Saturday, August 15, 2009

Ambiguities in II Samuel 14

I studied II Samuel 14 for my weekly quiet time this Sabbath, and, man, was it confusing! Here are some of the dilemmas (and there are more than I list in this post!):

1. Joab noticed that David's heart was on/against Absalom, so he sought to initiate a reconciliation between the two of them. So had David's anger against Absalom abated, yet David needed Joab's prodding to reach out to Absalom (as Josephus says in Antiquities 7:181)? Or was David still mad at Absalom, which was why Joab tried to reconcile them in the first place?
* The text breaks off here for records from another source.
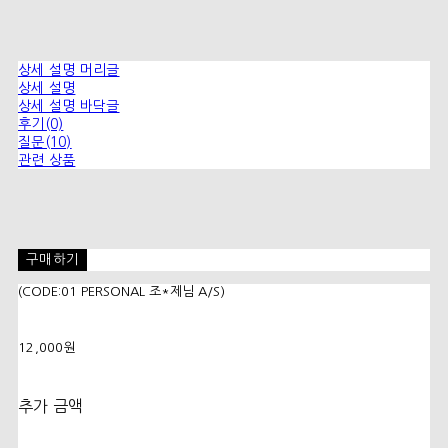
상세 설명 머리글
상세 설명
상세 설명 바닥글
후기(0)
질문(10)
관련 상품
구매하기
(CODE:01 PERSONAL 조*제님 A/S)
12,000원
추가 금액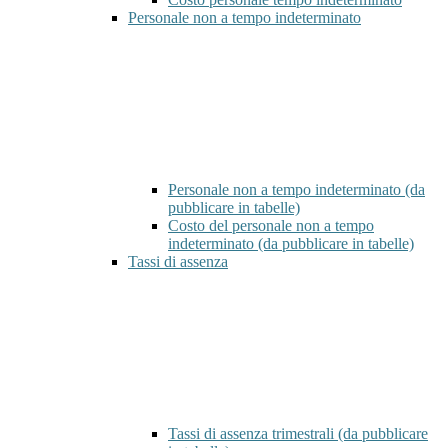
Personale non a tempo indeterminato
Personale non a tempo indeterminato (da
pubblicare in tabelle)
Costo del personale non a tempo
indeterminato (da pubblicare in tabelle)
Tassi di assenza
Tassi di assenza trimestrali (da pubblicare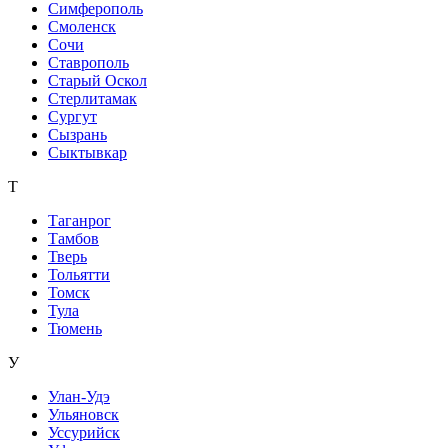
Симферополь
Смоленск
Сочи
Ставрополь
Старый Оскол
Стерлитамак
Сургут
Сызрань
Сыктывкар
Т
Таганрог
Тамбов
Тверь
Тольятти
Томск
Тула
Тюмень
У
Улан-Удэ
Ульяновск
Уссурийск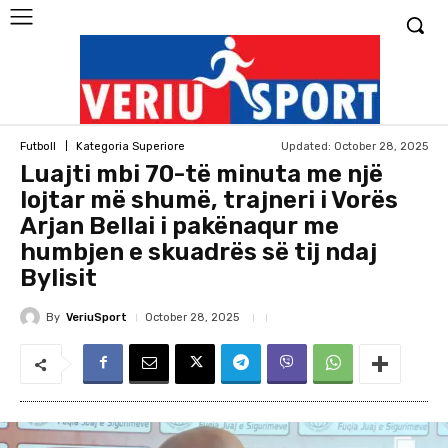
Updated:
October 28, 2025
Futboll
Kategoria Superiore
Luajti mbi 70-të minuta me një
lojtar më shumë, trajneri i Vorës
Arjan Bellai i pakënaqur me
humbjen e skuadrës së tij ndaj
Bylisit
By
VeriuSport
October 28, 2025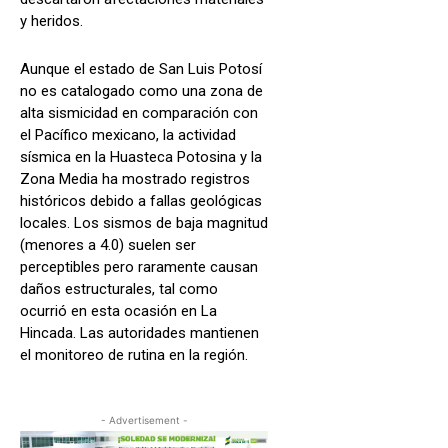
y heridos.
Aunque el estado de San Luis Potosí
no es catalogado como una zona de
alta sismicidad en comparación con
el Pacífico mexicano, la actividad
sísmica en la Huasteca Potosina y la
Zona Media ha mostrado registros
históricos debido a fallas geológicas
locales. Los sismos de baja magnitud
(menores a 4.0) suelen ser
perceptibles pero raramente causan
daños estructurales, tal como
ocurrió en esta ocasión en La
Hincada. Las autoridades mantienen
el monitoreo de rutina en la región.
- Advertisement -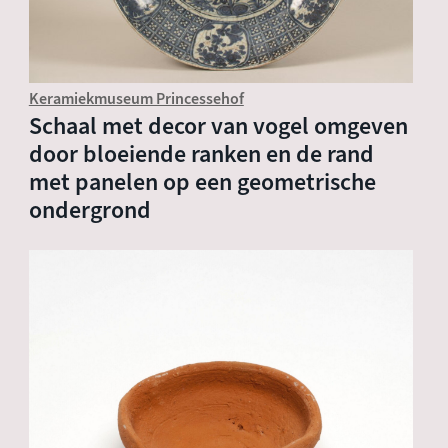
Keramiekmuseum Princessehof
Schaal met decor van vogel omgeven
door bloeiende ranken en de rand
met panelen op een geometrische
ondergrond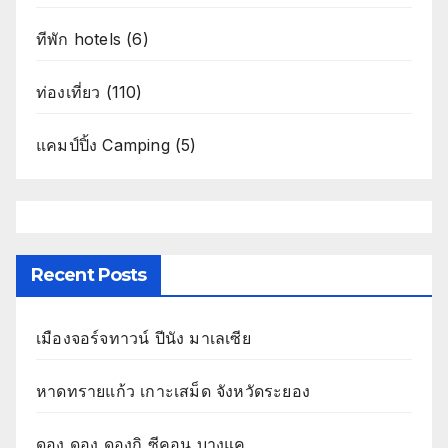
ทีพัก hotels
(6)
ท่องเที่ยว
(110)
แคมป์ปิ้ง Camping
(5)
Recent Posts
เมืองจอร์จทาวน์ ปีนัง มาเลเซีย
หาดทรายแก้ว เกาะเสม็ด จังหวัดระยอง
ดอง ดอง ดองกิ ซีคอน บางแค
2. Why did Joab want David and Absalom to reconcile? Some commentators are charitable to Joab and assume that he did what he did out of concern for David. Others act like Joab couldn't do anything right, so he had to have a sinister motive, such as a desire to ingratiate himself to both political factions.

3. Joab sends a wise woman from Tekoa to tell David a sad story, which will hopefully convict David to reconcile with Absalom. She says she had two sons, and one killed the other. She asks David to pardon the killer so he won't die at the hands of the kinsman redeemer. He's the only son she has left, and she doesn't want her name to be cut off from Israel. David agrees to pardon her son, until he somehow discerns that her whole story is fake. She told it to him so he'd pardon his own killer son, Absalom.

Some questions:

a. Does the story match David's situation? The killer was the woman's only remaining son. David, by contrast, had Solomon and other sons (II Samuel 5:14ff.).

b. Was the king right to pardon Absalom? The woman exhorts the king to have God in his mind and to pardon his son (v 11), and she states that God does not banish an outcast forever (v 14). Many commentators and preachers say the lesson here is "Be merciful, as God is merciful."

Yet, in v 9, the woman says, "On me be the guilt, my lord the king, and on my father's house; let the king and his throne be guiltless" (NRSV). Her message here seems to be that, were the king to pardon her killer son, he would be guilty, for God required the blood of the killer to cleanse the land of blood-guilt (Numbers 35:33). The woman was willing to be guilty before God and even to die, as long as she had one son to preserve her name and her inheritance within Israel. So is God merciful, or just? In some sense, the Tekoan woman's willing to die in her son's place, so is she a type of Christ? (Never mind that her story is fictitious!)

Preachers like to appeal to II Samuel 14 to promote forgiveness and reconciliation, but David bringing Absalom back to Israel didn't have a positive result. Absalom was then able to gain the hearts of Israel, launch a revolt, and banish David from Jerusalem. Mercy can be good, but there's always the fear that it will allow the evildoer to do more evil.